El costo invisible de la desintegración familiar
Autor: Brisa Morales Hernández – Instagram: @brisamh_ – Editorial: youngfortransparency@gmail.com
La noción de “feminización de la pobreza» surge a partir de finales de los años 70, a raíz de una tendencia creciente: los hogares encabezados por mujeres presentaban mayores niveles de pobreza o vulnerabilidad en comparación con los encabezados por hombres. En los discursos contemporáneos, este fenómeno se enmarca en explicaciones que aluden a desigualdades estructurales de género, estructuras patriarcales y desigualdades históricas.
Sin embargo, sin rechazar la existencia de desigualdades, resulta más provocador hablar del elefante en la sala, pues una de las causas fundamentales de este fenómeno—según la teoría alrededor del concepto— es la descomposición de la familia integrada y el aumento de hogares encabezados únicamente por mujeres.

^^^^^^^^

_Qué hay que hacer_.
Imprime entero y sin ningún cambio el texto de arriba sobre la feminización de la pobreza.

^^^^^^^^

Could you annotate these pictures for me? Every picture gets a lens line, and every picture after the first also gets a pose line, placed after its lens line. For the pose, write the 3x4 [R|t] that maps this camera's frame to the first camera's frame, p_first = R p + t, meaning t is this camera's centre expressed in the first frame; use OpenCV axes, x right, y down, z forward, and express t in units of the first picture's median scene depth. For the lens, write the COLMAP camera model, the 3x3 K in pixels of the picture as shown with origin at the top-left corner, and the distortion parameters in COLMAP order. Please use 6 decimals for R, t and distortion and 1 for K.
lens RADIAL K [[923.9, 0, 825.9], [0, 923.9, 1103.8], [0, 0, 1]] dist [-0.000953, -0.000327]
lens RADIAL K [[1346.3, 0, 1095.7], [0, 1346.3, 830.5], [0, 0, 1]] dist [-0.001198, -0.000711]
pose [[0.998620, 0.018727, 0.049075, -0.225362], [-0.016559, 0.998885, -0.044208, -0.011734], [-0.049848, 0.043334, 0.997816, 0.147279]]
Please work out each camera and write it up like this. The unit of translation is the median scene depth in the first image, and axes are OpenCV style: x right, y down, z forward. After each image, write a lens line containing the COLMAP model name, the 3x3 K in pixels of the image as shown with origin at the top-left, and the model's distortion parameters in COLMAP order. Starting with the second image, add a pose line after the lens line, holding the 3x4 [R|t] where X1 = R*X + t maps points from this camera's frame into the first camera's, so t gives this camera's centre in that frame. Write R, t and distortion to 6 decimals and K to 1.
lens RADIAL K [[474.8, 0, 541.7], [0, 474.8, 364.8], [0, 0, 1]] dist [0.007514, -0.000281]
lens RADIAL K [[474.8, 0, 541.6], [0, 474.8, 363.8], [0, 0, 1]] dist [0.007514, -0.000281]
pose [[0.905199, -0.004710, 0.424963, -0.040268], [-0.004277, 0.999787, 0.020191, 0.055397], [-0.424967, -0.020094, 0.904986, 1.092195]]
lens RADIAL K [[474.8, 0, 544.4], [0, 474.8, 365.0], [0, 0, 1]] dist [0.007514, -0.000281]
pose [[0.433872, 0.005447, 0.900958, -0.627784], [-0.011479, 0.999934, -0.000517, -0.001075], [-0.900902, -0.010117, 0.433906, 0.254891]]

^^^^^^^^

_Resultado_.
El costo invisible de la desintegración familiar
Autor: Brisa Morales Hernández – Instagram: @brisamh_ – Editorial: youngfortransparency@gmail.com
La noción de “feminización de la pobreza» surge a partir de finales de los años 70, a raíz de una tendencia creciente: los hogares encabezados por mujeres presentaban mayores niveles de pobreza o vulnerabilidad en comparación con los encabezados por hombres. En los discursos contemporáneos, este fenómeno se enmarca en explicaciones que aluden a desigualdades estructurales de género, estructuras patriarcales y desigualdades históricas.
Sin embargo, sin rechazar la existencia de desigualdades, resulta más provocador hablar del elefante en la sala, pues una de las causas fundamentales de este fenómeno—según la teoría alrededor del concepto— es la descomposición de la familia integrada y el aumento de hogares encabezados únicamente por mujeres.